Auch bergab spielt die Ergonomie eine wichtige Rolle, denn bei Downhill-Sektionen sollte das Gewicht für maximale Bremsperformance und zugunsten der Gewichtsverteilung in Richtung Heck wandern. Im 21-Zoll Reiseenduro Segment sind die Sitzbanke oft schlichter, teils sogar einteilig und flach gehalten, was Offroad besser ist. Sieht man sich die ausschließlich zweigeteilten, stufigen Sättel der 19-Zoll Adventure Bikes an, erkennt man schon von Außen, dass hier weniger Platz zur Verfügung steht. Auf der Straße bieten die mit Sitzheizungen ausgestatteten Luxustourer zwar extrem viel Komfort, doch bergab können hoch aufgepolsterte Soziussitze, herausstehende Soziusfußrasten, oder breite Heckpartien die Abfahrt erschweren.
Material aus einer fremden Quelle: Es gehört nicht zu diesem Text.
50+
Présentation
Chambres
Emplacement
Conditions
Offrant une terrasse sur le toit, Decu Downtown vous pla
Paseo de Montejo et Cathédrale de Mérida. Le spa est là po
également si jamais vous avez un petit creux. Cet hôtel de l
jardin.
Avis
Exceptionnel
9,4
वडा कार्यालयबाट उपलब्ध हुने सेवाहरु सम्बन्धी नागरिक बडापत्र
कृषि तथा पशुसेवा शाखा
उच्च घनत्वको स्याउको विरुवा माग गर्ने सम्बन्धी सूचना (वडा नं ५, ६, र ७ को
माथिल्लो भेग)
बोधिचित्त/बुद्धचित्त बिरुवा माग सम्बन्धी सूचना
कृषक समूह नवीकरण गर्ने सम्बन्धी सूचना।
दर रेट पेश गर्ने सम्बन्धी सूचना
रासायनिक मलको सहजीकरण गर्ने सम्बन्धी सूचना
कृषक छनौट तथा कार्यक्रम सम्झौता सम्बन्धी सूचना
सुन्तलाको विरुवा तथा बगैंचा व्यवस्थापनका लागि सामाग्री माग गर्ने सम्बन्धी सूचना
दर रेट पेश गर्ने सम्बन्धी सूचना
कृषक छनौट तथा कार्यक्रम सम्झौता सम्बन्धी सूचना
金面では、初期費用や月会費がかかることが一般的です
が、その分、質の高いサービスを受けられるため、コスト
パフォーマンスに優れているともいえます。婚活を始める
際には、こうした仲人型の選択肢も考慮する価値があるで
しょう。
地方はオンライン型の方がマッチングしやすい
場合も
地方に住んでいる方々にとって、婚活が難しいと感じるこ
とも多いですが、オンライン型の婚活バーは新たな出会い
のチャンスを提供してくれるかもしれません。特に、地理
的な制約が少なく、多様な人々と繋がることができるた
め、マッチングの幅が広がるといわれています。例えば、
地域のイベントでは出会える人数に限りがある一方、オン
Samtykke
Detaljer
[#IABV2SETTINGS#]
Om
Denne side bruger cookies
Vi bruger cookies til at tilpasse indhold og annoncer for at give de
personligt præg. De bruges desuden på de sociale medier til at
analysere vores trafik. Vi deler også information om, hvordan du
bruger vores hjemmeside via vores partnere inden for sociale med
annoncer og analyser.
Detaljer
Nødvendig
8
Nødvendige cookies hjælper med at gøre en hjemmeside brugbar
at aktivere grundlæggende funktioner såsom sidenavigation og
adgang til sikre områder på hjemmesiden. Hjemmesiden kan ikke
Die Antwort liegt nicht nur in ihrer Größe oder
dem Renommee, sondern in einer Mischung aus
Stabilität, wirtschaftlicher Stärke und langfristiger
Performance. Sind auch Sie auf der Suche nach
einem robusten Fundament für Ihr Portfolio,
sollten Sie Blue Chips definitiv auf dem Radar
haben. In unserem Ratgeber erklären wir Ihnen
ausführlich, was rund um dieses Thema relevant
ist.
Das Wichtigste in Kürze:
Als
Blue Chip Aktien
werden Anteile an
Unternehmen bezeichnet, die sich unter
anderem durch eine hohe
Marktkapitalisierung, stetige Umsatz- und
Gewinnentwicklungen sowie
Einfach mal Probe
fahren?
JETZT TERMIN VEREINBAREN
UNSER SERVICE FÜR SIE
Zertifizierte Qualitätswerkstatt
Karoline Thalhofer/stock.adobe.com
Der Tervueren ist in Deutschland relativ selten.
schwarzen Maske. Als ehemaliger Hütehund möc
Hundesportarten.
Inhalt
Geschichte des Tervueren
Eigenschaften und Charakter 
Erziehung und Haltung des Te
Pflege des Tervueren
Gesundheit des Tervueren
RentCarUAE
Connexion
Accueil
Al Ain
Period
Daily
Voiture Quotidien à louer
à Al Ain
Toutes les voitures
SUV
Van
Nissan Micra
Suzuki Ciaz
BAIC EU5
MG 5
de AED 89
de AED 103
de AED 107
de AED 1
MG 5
Fazit zum Offroad-Vergleich von 21 und 19-Zoll Reiseenduros
Zwischen einer Reiseenduro mit 21-Zoll Vorderrad und einer Big-Enduro mit 19-Zoll an der Front gibt es im losen Gelände ein paar banale Unterschiede, wie dass dich die höhere Masse in Kurven nach außen trägt, ein Schwung nehmen am Hang mühevoller wird, oder sich die Kiste nach dem Umlegen noch schwerer hochhieven lässt. Gleichezeitig haben aber auch die unterschiedlichen Federwege, die heutzutage verbreiteten und für leichten bis mittleren Geländeeinsatz hervorragend funktionierenden semi-aktiven Fahrwerke und die verschiedenen Reifenbreiten einen nicht zu unterschätzenden Einfluss auf die Fahrdynamik im Groben. Wer mit einer Reiseenduro ins Gemüse möchte, der sollte sich fragen, wie ernst es werden soll. Auf breiten Schotterstraßen, Waldwegen und unbefestigten Alpenpässen verzichtet man auf den dicken Maschinen nur auf wenig Offroad-Performance, gewinnt aber Komfort am Asphalt. Je gröber, tiefer, glitschiger, welliger, steiler, oder enger es aber wird, desto wichtiger wird ein niedriges Gewicht und aber auch eine passende Ergonomie, um das Motorrad über Stock und Stein zu steuern.